(Camera metadata records)
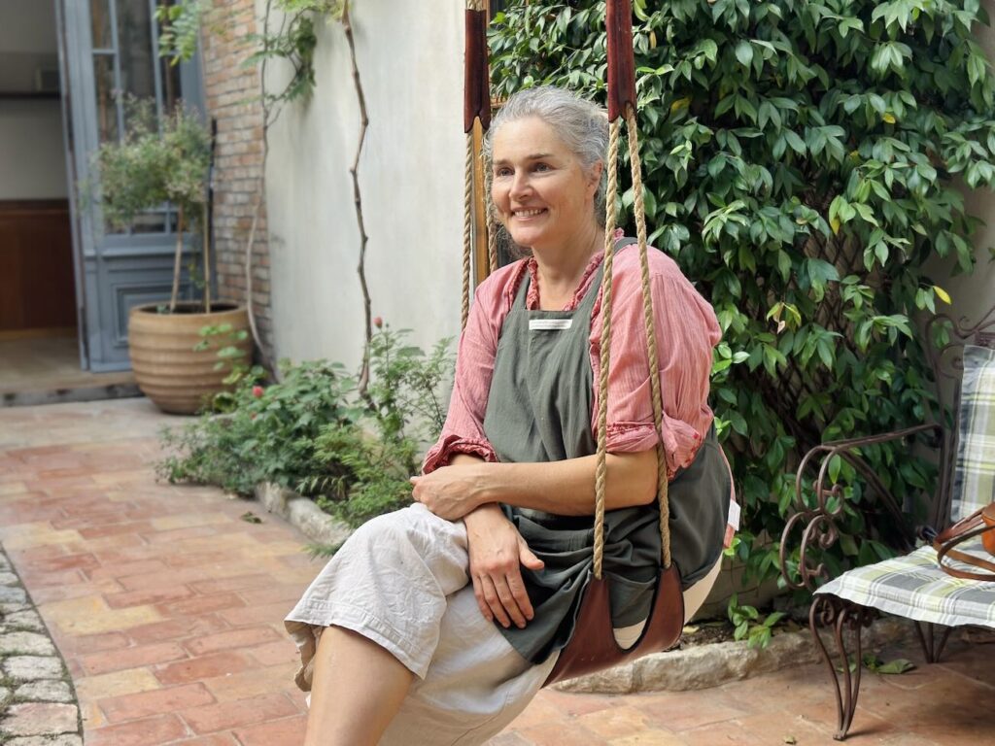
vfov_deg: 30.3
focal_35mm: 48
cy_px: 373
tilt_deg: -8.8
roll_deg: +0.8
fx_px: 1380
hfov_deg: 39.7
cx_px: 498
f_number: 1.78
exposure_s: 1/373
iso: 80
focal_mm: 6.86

## Action item
The required output is the line containing "fx_px: 1380" through the last line of the records above, each copied exactly and nothing more.

## Exercise answer
fx_px: 1380
hfov_deg: 39.7
cx_px: 498
f_number: 1.78
exposure_s: 1/373
iso: 80
focal_mm: 6.86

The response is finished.